Action and target selection

Each trigger type runs the selected resource’s actions against its instances or instance groups. Select the action to execute using the Action dropdown menu on the Create Trigger panel.

The available actions correspond to the create, update, or delete actions defined for the Resource Model in Lifecycle Manager. The behavior and targeting options vary depending on the action type you select. For more information, see Types of actions.

Create actions

When you select a create action:

  • Platform 6 automatically generates the instance name when the action executes.
  • You cannot specify an instance description during the create process.
  • You cannot assign the instance to an instance group during creation, but you can add it to a group afterward through Lifecycle Manager.
  • Target selection is not applicable since you’re creating a new instance rather than acting on an existing one.

Update actions

When you select an update action:

  • You can specify either a target instance or instance group to update.
  • Use the target selection options described below to determine which instances receive the updates.
  • All properties defined in the Resource Model schema can be modified through the update action.

Delete actions

When you select a delete action:

  • You can specify either a target instance or instance group to delete.
  • Use the target selection options described below to determine which instances are removed.
  • Deleted instances are permanently removed from Lifecycle Manager.

Target selection options

After selecting your action, designate a target instance or instance group for update and delete actions.

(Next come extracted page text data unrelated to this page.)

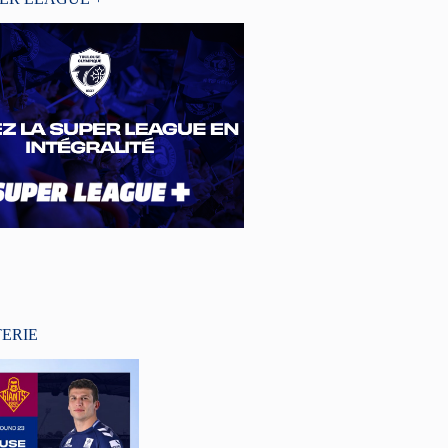
TERIE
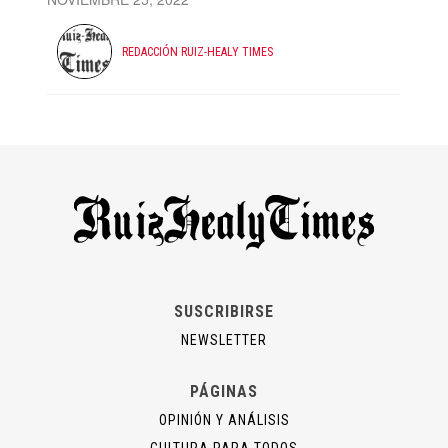
REDACCIÓN RUIZ-HEALY TIMES
SUSCRIBIRSE
NEWSLETTER
PÁGINAS
OPINIÓN Y ANÁLISIS
CULTURA PARA TODOS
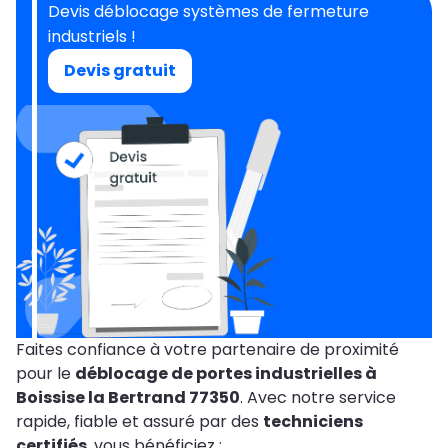
Devis déblocage systèmes de fermeture
industriels !
Devis gratuit
Faites confiance à votre partenaire de proximité
pour le
déblocage de portes industrielles à
Boissise la Bertrand 77350
. Avec notre service
rapide, fiable et assuré par des
techniciens
certifiés
, vous bénéficiez :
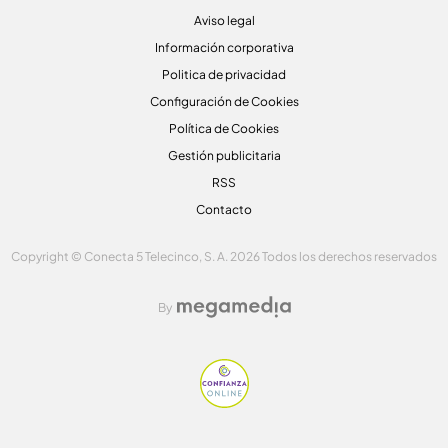
Aviso legal
Información corporativa
Politica de privacidad
Configuración de Cookies
Política de Cookies
Gestión publicitaria
RSS
Contacto
Copyright © Conecta 5 Telecinco, S. A. 2026 Todos los derechos reservados
By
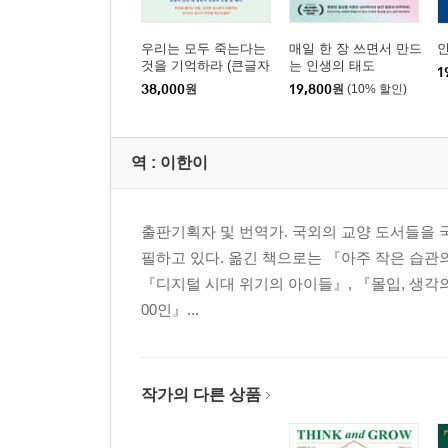
우리는 모두 죽는다는
매일 한 장 쓰면서 만드
것을 기억하라 (큰글자
는 인생의 태도
1
도서)
38,000
원
19,800
원
(10% 할인)
역 :
이한이
출판기획자 및 번역가. 국외의 교양 도서들을 국
필하고 있다. 옮긴 책으로는 『아주 작은 습관의 
『디지털 시대 위기의 아이들』, 『몰입, 생각의
00인』...
작가의 다른 상품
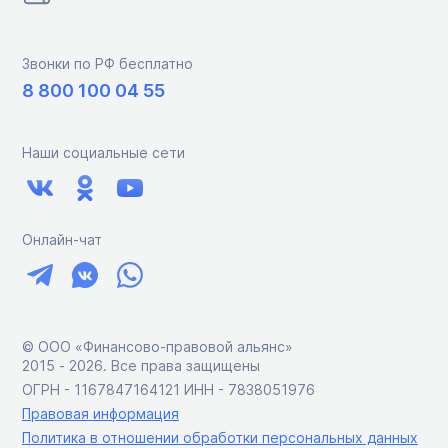
Звонки по РФ бесплатно
8 800 100 04 55
Наши социальные сети
Онлайн-чат
© ООО «Финансово-правовой альянс»
2015 ‑ 2026. Все права защищены
ОГРН - 1167847164121 ИНН - 7838051976
Правовая информация
Политика в отношении обработки персональных данных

The different trigger types have varying levels of flexibility in how they handle targeting:

  • Schedule and event triggers must have their target pre-determined as part of their configuration. This target does not change unless you edit the trigger.
  • Manual and API triggers can select their target at runtime. To do this, toggle the Choose target at runtime switch on the Create Trigger panel. When enabled, manual triggers prompt you to supply target information via the Run Automation panel, and API triggers must query the desired target directly via the targetType and targetIdentifier parameters.

API triggers using runtime targeting require the following query parameters:

Query parameterData typeDescription
targetTypeStringThe type of target. Valid values are instance and group.
targetIdentifierStringThe target instance or group’s identifier. Identifiers can be discovered by making a GET request to the getResourceInstancesHttp or getInstanceGroupsHttp endpoints, respectively.

Example request: POST {iap_server}/operations-manager/triggers/endpoint/{route_name}?targetType=instance&targetIdentifier=665a42a06103515d676bae41

For more information, refer to the Itential API Reference.

Input forms (manual and schedule triggers)

By default, lifecycle automations derive user input forms from the model of their associated resource. If you do not want to use an LCM-derived input form, you can select a pre-constructed form instead.

Action form derived from Lifecycle Manager

Trigger cards

Lifecycle trigger cards contain the following properties:

PropertyDescription
TypeThe trigger type.
ActionThe LCM action that the trigger executes.
Target TypeThe type of target the action is executed against. Possible values are Instance, Group, and Provided at runtime.